* [RECORD EXTRACTS]:
— START —

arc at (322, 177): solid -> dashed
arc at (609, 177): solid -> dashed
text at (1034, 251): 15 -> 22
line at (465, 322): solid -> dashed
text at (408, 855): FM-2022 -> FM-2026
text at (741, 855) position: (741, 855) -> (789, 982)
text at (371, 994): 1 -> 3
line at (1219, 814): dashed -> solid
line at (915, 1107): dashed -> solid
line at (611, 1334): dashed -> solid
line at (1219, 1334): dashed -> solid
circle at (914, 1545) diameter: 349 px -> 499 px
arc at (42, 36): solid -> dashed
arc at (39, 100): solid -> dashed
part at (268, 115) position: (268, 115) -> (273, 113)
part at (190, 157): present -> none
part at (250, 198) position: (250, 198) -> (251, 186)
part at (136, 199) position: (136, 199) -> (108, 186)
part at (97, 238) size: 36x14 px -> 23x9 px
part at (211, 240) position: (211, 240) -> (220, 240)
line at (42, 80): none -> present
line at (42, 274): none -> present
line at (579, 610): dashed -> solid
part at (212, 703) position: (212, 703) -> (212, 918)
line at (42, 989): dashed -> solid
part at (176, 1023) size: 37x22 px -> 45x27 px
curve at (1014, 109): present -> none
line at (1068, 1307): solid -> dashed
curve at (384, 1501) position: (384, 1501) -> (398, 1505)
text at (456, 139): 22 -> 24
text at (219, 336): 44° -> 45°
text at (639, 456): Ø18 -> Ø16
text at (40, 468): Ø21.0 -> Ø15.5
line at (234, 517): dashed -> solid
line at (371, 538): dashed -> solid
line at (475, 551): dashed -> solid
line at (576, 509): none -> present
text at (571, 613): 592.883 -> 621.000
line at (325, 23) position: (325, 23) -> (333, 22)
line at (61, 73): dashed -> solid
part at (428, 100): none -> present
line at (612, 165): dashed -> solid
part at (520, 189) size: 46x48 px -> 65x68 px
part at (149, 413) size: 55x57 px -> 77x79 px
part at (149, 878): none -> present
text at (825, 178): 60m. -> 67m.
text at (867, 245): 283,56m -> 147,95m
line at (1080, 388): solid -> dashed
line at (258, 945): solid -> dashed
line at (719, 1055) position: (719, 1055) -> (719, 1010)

— END —

Copy every line of the listing above word for word, keeping the original order.

* [WORKED ANSWER]:
arc at (322, 177): solid -> dashed
arc at (609, 177): solid -> dashed
text at (1034, 251): 15 -> 22
line at (465, 322): solid -> dashed
text at (408, 855): FM-2022 -> FM-2026
text at (741, 855) position: (741, 855) -> (789, 982)
text at (371, 994): 1 -> 3
line at (1219, 814): dashed -> solid
line at (915, 1107): dashed -> solid
line at (611, 1334): dashed -> solid
line at (1219, 1334): dashed -> solid
circle at (914, 1545) diameter: 349 px -> 499 px
arc at (42, 36): solid -> dashed
arc at (39, 100): solid -> dashed
part at (268, 115) position: (268, 115) -> (273, 113)
part at (190, 157): present -> none
part at (250, 198) position: (250, 198) -> (251, 186)
part at (136, 199) position: (136, 199) -> (108, 186)
part at (97, 238) size: 36x14 px -> 23x9 px
part at (211, 240) position: (211, 240) -> (220, 240)
line at (42, 80): none -> present
line at (42, 274): none -> present
line at (579, 610): dashed -> solid
part at (212, 703) position: (212, 703) -> (212, 918)
line at (42, 989): dashed -> solid
part at (176, 1023) size: 37x22 px -> 45x27 px
curve at (1014, 109): present -> none
line at (1068, 1307): solid -> dashed
curve at (384, 1501) position: (384, 1501) -> (398, 1505)
text at (456, 139): 22 -> 24
text at (219, 336): 44° -> 45°
text at (639, 456): Ø18 -> Ø16
text at (40, 468): Ø21.0 -> Ø15.5
line at (234, 517): dashed -> solid
line at (371, 538): dashed -> solid
line at (475, 551): dashed -> solid
line at (576, 509): none -> present
text at (571, 613): 592.883 -> 621.000
line at (325, 23) position: (325, 23) -> (333, 22)
line at (61, 73): dashed -> solid
part at (428, 100): none -> present
line at (612, 165): dashed -> solid
part at (520, 189) size: 46x48 px -> 65x68 px
part at (149, 413) size: 55x57 px -> 77x79 px
part at (149, 878): none -> present
text at (825, 178): 60m. -> 67m.
text at (867, 245): 283,56m -> 147,95m
line at (1080, 388): solid -> dashed
line at (258, 945): solid -> dashed
line at (719, 1055) position: (719, 1055) -> (719, 1010)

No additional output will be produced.